::: Passage du texte :::

À la même époque, le biologiste Seymour Benzer identifie le rôle du gène Period dans la régulation du rythme circadien. Jeffrey Hall, qui fait partie des thésards de Seymour Benzer, se passionne pour cette notion révolutionnaire de gène dictant le comportement. « Michael Rosbash travaillaient sur les mécanismes d'épissage de l'ARN, Jeffrey Hall l'a débauché », se souvient François Rouyer, de l'institut des Neurosciences Paris-Saclay, qui a côtoyé les deux hommes au début des années 1990, à Boston. « Cette alliance d'un généticien et d'un biologiste moléculaire a permis la découverte du site précis du gène Period », poursuit François Rouyer.

En 1984, les deux hommes montrent que la protéine PER, produite par le gène Period, se dimérise avec la protéine TIME pour réguler négativement sa propre expression sur une période de 24 heures. La même démonstration est faite simultanément à 350 km de là par Michael Young dans son laboratoire de l'université Rockfeller de New York.

En 1998, ce dernier fait une autre découverte majeure : l'enzyme clé « Doubletime » qui induit un décalage entre la production de PER et son accumulation. Ils ont ensuite montré que PER s'accumule dans la cellule au cours de la nuit puis se désagrège pendant le jour. Une autre pierre importante à l'édifice sera apportée par le neurobiologiste Joseph Takahashi (institut médical Howard Hughes) grâce à qui l'on sait que les mécanismes décris par Hall, Rosbach et Young existent également chez les mammifères.

::: Entrées fournies :::

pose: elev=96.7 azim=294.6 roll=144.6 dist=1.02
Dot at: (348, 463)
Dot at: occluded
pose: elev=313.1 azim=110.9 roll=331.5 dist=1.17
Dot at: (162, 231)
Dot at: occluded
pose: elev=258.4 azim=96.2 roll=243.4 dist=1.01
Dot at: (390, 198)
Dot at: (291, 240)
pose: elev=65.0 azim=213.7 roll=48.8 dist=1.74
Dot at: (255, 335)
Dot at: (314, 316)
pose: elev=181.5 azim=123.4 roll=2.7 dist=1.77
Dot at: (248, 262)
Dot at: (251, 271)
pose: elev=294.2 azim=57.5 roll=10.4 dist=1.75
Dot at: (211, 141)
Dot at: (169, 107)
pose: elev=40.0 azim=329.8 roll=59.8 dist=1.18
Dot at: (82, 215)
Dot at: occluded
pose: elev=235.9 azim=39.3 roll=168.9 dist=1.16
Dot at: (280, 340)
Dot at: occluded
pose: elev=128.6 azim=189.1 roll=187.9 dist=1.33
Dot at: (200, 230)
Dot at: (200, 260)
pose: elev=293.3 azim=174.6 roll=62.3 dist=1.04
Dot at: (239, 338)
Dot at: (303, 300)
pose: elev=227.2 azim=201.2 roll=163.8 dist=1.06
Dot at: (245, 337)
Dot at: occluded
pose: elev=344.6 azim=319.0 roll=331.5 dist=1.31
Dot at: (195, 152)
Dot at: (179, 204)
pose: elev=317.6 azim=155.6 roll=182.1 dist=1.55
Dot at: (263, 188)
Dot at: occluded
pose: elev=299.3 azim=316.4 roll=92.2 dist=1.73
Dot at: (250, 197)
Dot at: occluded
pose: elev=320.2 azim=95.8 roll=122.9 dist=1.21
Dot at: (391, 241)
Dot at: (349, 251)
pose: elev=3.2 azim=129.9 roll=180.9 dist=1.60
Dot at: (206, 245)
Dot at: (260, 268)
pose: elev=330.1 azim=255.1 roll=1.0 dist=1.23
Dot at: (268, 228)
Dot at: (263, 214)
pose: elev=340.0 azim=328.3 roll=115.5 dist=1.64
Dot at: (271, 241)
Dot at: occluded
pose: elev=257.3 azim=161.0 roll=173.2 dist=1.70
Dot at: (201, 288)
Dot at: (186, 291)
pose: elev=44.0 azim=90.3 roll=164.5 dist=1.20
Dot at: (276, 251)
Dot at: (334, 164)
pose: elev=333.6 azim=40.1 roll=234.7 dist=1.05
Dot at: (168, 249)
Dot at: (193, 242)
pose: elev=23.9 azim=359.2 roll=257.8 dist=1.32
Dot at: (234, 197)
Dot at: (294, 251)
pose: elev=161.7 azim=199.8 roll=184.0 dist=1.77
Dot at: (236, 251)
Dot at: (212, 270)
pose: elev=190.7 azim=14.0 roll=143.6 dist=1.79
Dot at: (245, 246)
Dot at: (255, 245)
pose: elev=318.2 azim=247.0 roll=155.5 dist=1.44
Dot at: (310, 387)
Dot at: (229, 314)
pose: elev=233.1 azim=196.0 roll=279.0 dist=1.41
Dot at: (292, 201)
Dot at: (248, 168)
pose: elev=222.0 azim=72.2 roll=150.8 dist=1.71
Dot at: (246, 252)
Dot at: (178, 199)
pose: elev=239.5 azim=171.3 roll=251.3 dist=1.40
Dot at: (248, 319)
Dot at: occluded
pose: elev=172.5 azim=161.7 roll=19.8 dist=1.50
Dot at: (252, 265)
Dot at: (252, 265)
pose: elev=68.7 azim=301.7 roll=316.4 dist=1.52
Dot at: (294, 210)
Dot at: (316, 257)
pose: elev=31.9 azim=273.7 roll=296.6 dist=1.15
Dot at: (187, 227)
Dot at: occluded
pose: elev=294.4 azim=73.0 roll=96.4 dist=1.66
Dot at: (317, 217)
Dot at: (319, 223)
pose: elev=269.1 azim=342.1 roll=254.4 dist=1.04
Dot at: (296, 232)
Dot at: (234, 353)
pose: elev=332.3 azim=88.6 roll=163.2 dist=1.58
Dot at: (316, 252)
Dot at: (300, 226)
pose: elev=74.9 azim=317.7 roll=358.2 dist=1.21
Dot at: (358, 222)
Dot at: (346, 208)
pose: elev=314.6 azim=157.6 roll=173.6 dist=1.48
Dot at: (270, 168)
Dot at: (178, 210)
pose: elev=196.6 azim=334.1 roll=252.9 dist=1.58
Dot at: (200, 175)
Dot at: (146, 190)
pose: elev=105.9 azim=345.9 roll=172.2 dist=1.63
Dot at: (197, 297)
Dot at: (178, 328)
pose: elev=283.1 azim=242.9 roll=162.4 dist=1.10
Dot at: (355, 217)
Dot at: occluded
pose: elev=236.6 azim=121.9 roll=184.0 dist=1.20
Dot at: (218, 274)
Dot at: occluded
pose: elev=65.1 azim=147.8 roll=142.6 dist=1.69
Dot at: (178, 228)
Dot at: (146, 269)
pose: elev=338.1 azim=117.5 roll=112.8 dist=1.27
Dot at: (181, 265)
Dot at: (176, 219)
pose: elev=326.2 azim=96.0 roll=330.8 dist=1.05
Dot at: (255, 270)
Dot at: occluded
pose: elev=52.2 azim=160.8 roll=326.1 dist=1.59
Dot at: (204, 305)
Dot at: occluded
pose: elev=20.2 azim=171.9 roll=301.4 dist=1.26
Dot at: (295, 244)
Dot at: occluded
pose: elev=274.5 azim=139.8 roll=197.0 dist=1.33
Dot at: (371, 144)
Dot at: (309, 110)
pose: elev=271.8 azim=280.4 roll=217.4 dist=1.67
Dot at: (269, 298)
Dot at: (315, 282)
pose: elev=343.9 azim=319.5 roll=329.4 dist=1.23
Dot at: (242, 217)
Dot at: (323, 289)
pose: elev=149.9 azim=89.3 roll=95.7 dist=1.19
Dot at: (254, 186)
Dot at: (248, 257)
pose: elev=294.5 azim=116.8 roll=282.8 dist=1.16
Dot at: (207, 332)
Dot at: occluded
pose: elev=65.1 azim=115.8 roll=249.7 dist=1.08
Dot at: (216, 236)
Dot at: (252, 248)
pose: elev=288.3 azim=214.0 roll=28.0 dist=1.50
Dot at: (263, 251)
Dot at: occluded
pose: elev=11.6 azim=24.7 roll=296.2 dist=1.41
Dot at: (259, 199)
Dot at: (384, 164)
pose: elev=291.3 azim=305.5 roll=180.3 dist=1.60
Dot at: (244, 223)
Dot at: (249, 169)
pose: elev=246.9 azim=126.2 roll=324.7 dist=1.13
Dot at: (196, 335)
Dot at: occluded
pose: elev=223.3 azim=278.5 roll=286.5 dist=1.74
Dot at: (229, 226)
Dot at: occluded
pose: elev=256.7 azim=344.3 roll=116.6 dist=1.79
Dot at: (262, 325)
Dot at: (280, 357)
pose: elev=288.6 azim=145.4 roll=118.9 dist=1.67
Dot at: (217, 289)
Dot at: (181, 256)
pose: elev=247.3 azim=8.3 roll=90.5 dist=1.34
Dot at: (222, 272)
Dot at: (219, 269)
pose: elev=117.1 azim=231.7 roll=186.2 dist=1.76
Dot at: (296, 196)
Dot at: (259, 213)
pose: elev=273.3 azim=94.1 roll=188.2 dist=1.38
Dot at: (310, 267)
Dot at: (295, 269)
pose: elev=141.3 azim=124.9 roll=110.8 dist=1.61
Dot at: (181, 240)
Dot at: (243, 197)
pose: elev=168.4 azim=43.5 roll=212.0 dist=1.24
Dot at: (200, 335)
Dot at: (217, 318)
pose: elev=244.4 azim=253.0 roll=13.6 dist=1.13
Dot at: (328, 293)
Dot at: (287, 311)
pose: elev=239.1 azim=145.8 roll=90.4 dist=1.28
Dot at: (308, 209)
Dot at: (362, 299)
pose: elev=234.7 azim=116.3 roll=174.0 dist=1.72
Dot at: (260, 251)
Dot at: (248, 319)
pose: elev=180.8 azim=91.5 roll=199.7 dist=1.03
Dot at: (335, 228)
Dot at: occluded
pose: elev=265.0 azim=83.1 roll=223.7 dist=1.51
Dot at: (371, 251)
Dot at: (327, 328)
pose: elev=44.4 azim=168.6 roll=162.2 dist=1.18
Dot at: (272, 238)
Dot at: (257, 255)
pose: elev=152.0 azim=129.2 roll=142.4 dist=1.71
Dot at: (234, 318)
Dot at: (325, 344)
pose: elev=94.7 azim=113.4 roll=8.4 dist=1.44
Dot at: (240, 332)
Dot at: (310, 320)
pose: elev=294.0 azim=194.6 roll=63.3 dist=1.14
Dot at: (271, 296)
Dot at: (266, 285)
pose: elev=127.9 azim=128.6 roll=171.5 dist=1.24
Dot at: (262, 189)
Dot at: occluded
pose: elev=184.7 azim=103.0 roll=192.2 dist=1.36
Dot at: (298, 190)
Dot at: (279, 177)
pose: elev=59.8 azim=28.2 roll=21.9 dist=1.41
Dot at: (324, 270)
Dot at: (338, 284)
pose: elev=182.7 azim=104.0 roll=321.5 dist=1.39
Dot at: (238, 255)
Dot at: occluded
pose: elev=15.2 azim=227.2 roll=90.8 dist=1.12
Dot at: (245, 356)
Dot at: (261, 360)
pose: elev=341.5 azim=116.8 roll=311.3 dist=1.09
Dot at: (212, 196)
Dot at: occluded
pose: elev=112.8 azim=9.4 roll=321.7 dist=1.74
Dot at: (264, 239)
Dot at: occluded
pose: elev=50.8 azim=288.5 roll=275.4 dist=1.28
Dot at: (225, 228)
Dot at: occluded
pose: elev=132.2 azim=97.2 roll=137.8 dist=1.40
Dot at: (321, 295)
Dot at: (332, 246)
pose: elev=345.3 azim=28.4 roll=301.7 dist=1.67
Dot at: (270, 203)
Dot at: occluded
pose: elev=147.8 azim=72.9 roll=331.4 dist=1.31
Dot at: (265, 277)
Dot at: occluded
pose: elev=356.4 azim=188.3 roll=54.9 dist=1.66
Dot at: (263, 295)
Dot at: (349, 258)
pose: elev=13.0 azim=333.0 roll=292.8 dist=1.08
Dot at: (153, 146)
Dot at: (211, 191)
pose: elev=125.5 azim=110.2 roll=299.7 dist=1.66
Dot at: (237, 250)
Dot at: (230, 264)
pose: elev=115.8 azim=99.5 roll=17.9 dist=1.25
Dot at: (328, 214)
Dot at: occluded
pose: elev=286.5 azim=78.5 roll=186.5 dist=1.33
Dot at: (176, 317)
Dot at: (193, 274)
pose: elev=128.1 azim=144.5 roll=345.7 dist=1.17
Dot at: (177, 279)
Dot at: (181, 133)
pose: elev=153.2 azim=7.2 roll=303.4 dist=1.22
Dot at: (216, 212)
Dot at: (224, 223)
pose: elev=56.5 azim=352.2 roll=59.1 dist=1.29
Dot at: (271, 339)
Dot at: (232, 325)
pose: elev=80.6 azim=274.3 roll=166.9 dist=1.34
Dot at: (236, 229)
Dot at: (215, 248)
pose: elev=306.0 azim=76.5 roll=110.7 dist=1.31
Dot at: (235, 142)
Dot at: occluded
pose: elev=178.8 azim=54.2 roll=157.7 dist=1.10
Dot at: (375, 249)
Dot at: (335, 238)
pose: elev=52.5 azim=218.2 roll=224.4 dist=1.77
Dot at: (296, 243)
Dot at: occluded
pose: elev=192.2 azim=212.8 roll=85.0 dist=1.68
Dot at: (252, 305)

:::

**Travail à faire**:
1. Les affirmations suivantes concordent-elles avec le texte sur le rythme circadien ? Pour chacune, répondez par oui ou non et citez mot pour mot le passage décisif. (a) François Rouyer a côtoyé Jeffrey Hall et Michael Rosbash à Boston au début des années 1990. (b) La protéine PER s'accumule dans la cellule pendant le jour. (c) L'enzyme « Doubletime » a été découverte en 1998.
2. Prolongez le texte sur le rythme circadien à partir de sa dernière phrase.

**Réponses par tâche**:
1.
(a) Oui : « qui a côtoyé les deux hommes au début des années 1990, à Boston ».
(b) Non : « PER s'accumule dans la cellule au cours de la nuit puis se désagrège pendant le jour ».
(c) Oui : « En 1998, ce dernier fait une autre découverte majeure : l'enzyme clé « Doubletime » ».

2.
Les 2 fuseaux horaires biologiques

Plusieurs horloges biologiques se superposent : l'horloge biologique centrale, régulée par l'activité des gènes codant pour PER 1 et PER 2 dans le NSC, directement calée par les signaux luminaux transmis par l'œil, et les horloges biologiques périphériques régulées en partie par l'horloge biologique centrale, et en partie par un ensemble de facteurs. En l'absence de lumière, l'expérience de Michel Siffre en 1962 (ce géologue de formation est resté seul pendant 2 mois dans une grotte à 130 m de profondeur) montre que le rythme biologique se cale progressivement sur une périodicité d'environ 23 h 30.

« Si on inactive sélectivement les gènes horloges dans le foie et le pancréas de souris vivantes, elles développent rapidement des troubles métaboliques, alors que les autres organes restent correctement réglés », illustre le Pr Paul Franken de la faculté de biologie et de médecine où il travaille sur l'aspect énergétique et génomique de l'université de Lausanne. A contrario, il est possible d'inverser le rythme d'expression des gènes horloges en inversant le rythme alimentaire de souris.

Ces deux horloges s'entre-régulent en outre de manière complexe et encore mal explorée. « Un des systèmes les mieux décrits est la variation de la tempréature corporelle réglée dans le NSC, qui contribue ensuite à régler les différentes horloges périphériques », explique François Rouyer.

Le rôle central du sommeil

Plusieurs pathologies sont associées, aux troubles du rythme circadien, à commencer par les troubles du sommeil : l'avance de phase, observée chez les personnes âgées, le retard de phase, fréquent lors de la puberté, et le « libre cours », un phénomène connu chez les aveugles dont l'horloge centrale n'est pas régulée par la lumière.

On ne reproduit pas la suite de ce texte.